-------- Data records

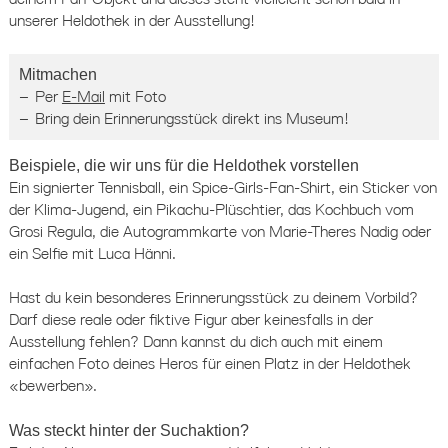
unserer Heldothek in der Ausstellung!
Mitmachen
Per
E-Mail
mit Foto
Bring dein Erinnerungsstück direkt ins Museum!
Beispiele, die wir uns für die Heldothek vorstellen
Ein signierter Tennisball, ein Spice-Girls-Fan-Shirt, ein Sticker von
der Klima-Jugend, ein Pikachu-Plüschtier, das Kochbuch vom
Grosi Regula, die Autogrammkarte von Marie-Theres Nadig oder
ein Selfie mit Luca Hänni.
Hast du kein besonderes Erinnerungsstück zu deinem Vorbild?
Darf diese reale oder fiktive Figur aber keinesfalls in der
Ausstellung fehlen? Dann kannst du dich auch mit einem
einfachen Foto deines Heros für einen Platz in der Heldothek
«bewerben».
Was steckt hinter der Suchaktion?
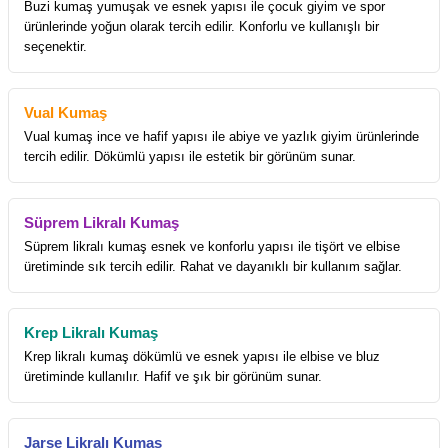
Buzi kumaş yumuşak ve esnek yapısı ile çocuk giyim ve spor
ürünlerinde yoğun olarak tercih edilir. Konforlu ve kullanışlı bir
seçenektir.
Vual Kumaş
Vual kumaş ince ve hafif yapısı ile abiye ve yazlık giyim ürünlerinde
tercih edilir. Dökümlü yapısı ile estetik bir görünüm sunar.
Süprem Likralı Kumaş
Süprem likralı kumaş esnek ve konforlu yapısı ile tişört ve elbise
üretiminde sık tercih edilir. Rahat ve dayanıklı bir kullanım sağlar.
Krep Likralı Kumaş
Krep likralı kumaş dökümlü ve esnek yapısı ile elbise ve bluz
üretiminde kullanılır. Hafif ve şık bir görünüm sunar.
Jarse Likralı Kumaş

----------------

Set out every text line from all the rows above as a JSON list of strings, one string per line and no blank lines. Leave the pictures out.

Answer >>
[
  "unserer Heldothek in der Ausstellung!",
  "Mitmachen",
  "Per",
  "E-Mail",
  "mit Foto",
  "Bring dein Erinnerungsstück direkt ins Museum!",
  "Beispiele, die wir uns für die Heldothek vorstellen",
  "Ein signierter Tennisball, ein Spice-Girls-Fan-Shirt, ein Sticker von",
  "der Klima-Jugend, ein Pikachu-Plüschtier, das Kochbuch vom",
  "Grosi Regula, die Autogrammkarte von Marie-Theres Nadig oder",
  "ein Selfie mit Luca Hänni.",
  "Hast du kein besonderes Erinnerungsstück zu deinem Vorbild?",
  "Darf diese reale oder fiktive Figur aber keinesfalls in der",
  "Ausstellung fehlen? Dann kannst du dich auch mit einem",
  "einfachen Foto deines Heros für einen Platz in der Heldothek",
  "«bewerben».",
  "Was steckt hinter der Suchaktion?",
  "Buzi kumaş yumuşak ve esnek yapısı ile çocuk giyim ve spor",
  "ürünlerinde yoğun olarak tercih edilir. Konforlu ve kullanışlı bir",
  "seçenektir.",
  "Vual Kumaş",
  "Vual kumaş ince ve hafif yapısı ile abiye ve yazlık giyim ürünlerinde",
  "tercih edilir. Dökümlü yapısı ile estetik bir görünüm sunar.",
  "Süprem Likralı Kumaş",
  "Süprem likralı kumaş esnek ve konforlu yapısı ile tişört ve elbise",
  "üretiminde sık tercih edilir. Rahat ve dayanıklı bir kullanım sağlar.",
  "Krep Likralı Kumaş",
  "Krep likralı kumaş dökümlü ve esnek yapısı ile elbise ve bluz",
  "üretiminde kullanılır. Hafif ve şık bir görünüm sunar.",
  "Jarse Likralı Kumaş"
]